- _Trecho do documento_:

+---+

O ministro Alexandre de Moraes, do Supremo Tribunal Federal (STF), deu um prazo de 48 horas para que o comando do Exército entregue à Polícia Federal todas as armas registradas em nome do ex-presidente Jair Bolsonaro. A determinação ocorre após a própria defesa de Bolsonaro informar ao tribunal que oito das 11 armas do ex-presidente estão guardadas sob a custódia do Exército. Segundo os advogados, outras duas armas já estão em posse da PF, e a última delas foi apreendida recentemente pelas autoridades.

A apreensão dessa 11ª arma aconteceu no mês passado durante uma blitz policial, quando o armamento foi encontrado com um dos seguranças do ex-presidente. Na ocasião, o militar do Exército Estácio Leite da Silva Filho afirmou que estava transportando a pistola para que ela passasse por um conserto. Embora a Polícia Civil do Distrito Federal tenha decidido não indiciar Bolsonaro por esse episódio — por avaliar que o armamento estava legalizado e que não houve crime —, o ministro Alexandre de Moraes optou por recolher todo o arsenal e já havia revogado, na última sexta-feira, o registro de colecionador, atirador desportivo e caçador (CAC) do ex-presidente.
Essa ordem de apreensão foi assinada dentro do mesmo despacho em que o ministro confirmou a manutenção de Bolsonaro em regime de prisão domiciliar humanitária. Moraes avaliou que o incidente envolvendo a arma na blitz não configurou uma “falta grave” que justificasse o retorno do ex-presidente para o regime fechado na prisão. Bolsonaro foi condenado no ano passado a uma pena de 27 anos e 3 meses de reclusão por envolvimento em uma trama golpista, mas cumpre a detenção em casa temporariamente por 90 dias para se recuperar de uma cirurgia e de um quadro recente de pneumonia bacteriana.

+---+

- _Linhas fornecidas_:

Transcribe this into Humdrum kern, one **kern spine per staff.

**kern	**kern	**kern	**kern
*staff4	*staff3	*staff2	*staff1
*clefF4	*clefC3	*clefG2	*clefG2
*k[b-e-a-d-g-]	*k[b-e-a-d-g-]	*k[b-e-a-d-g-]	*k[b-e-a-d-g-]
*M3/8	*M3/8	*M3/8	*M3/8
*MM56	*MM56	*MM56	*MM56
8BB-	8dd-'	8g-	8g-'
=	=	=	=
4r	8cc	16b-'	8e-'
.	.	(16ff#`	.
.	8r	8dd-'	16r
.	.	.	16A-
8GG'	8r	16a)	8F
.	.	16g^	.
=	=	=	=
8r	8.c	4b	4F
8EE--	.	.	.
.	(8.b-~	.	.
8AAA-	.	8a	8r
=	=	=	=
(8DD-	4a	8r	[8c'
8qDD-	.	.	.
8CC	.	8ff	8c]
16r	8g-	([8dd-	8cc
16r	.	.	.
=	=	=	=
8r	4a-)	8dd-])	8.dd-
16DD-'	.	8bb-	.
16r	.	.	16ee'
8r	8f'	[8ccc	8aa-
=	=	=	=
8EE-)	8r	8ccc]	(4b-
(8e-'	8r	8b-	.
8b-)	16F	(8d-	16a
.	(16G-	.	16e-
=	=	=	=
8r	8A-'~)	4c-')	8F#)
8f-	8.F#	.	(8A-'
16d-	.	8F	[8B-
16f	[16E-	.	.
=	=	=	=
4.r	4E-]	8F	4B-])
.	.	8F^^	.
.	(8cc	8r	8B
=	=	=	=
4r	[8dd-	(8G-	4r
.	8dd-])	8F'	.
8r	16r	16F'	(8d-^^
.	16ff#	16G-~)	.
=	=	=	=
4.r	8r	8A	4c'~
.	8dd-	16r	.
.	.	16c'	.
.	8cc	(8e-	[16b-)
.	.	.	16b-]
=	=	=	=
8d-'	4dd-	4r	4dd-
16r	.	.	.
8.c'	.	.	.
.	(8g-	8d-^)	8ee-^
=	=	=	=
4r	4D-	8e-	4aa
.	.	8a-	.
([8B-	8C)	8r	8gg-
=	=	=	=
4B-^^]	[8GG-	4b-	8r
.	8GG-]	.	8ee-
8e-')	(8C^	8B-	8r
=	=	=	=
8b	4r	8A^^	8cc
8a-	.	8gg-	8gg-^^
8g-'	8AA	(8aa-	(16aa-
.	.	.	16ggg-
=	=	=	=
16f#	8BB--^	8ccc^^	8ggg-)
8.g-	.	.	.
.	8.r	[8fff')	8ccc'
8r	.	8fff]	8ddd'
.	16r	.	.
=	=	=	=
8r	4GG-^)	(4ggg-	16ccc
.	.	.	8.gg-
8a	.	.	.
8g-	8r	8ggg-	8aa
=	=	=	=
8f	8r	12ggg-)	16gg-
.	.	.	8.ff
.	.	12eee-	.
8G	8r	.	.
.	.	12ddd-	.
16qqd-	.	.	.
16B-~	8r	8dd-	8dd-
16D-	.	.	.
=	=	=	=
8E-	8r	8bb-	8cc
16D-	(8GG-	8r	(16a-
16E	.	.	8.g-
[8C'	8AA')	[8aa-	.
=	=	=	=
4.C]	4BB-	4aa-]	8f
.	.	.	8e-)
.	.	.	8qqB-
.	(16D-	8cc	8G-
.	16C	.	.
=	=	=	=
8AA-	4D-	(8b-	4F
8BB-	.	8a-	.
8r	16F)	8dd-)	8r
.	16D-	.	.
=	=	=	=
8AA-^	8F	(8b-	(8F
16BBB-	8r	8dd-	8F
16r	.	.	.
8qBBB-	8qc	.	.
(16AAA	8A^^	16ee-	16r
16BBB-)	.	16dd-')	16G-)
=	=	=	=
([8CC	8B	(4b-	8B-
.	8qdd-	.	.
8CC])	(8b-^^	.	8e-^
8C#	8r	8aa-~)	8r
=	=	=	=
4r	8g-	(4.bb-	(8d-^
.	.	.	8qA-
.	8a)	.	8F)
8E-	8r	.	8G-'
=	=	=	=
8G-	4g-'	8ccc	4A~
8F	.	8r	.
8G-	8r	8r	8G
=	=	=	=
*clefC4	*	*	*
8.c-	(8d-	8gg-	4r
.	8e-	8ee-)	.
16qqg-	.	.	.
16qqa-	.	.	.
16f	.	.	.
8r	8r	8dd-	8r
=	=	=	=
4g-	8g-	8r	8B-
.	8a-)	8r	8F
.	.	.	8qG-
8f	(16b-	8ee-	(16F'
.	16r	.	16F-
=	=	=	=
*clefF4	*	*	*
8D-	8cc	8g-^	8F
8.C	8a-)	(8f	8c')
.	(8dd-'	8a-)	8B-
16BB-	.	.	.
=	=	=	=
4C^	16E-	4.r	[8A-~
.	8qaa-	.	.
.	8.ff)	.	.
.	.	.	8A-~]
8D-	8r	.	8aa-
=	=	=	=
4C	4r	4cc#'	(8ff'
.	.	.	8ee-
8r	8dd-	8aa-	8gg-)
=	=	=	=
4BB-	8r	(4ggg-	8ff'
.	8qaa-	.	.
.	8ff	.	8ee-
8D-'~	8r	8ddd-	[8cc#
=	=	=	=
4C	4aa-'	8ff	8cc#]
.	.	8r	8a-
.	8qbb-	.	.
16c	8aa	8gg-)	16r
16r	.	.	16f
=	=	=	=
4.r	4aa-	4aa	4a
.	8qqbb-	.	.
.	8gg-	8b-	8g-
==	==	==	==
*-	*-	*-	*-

+---+

Transcreva do trecho do documento a parte que começa em "Essa ordem de" e vai até "de pneumonia bacteriana.".

- _Resposta escrita_:
Essa ordem de apreensão foi assinada dentro do mesmo despacho em que o ministro confirmou a manutenção de Bolsonaro em regime de prisão domiciliar humanitária. Moraes avaliou que o incidente envolvendo a arma na blitz não configurou uma “falta grave” que justificasse o retorno do ex-presidente para o regime fechado na prisão. Bolsonaro foi condenado no ano passado a uma pena de 27 anos e 3 meses de reclusão por envolvimento em uma trama golpista, mas cumpre a detenção em casa temporariamente por 90 dias para se recuperar de uma cirurgia e de um quadro recente de pneumonia bacteriana.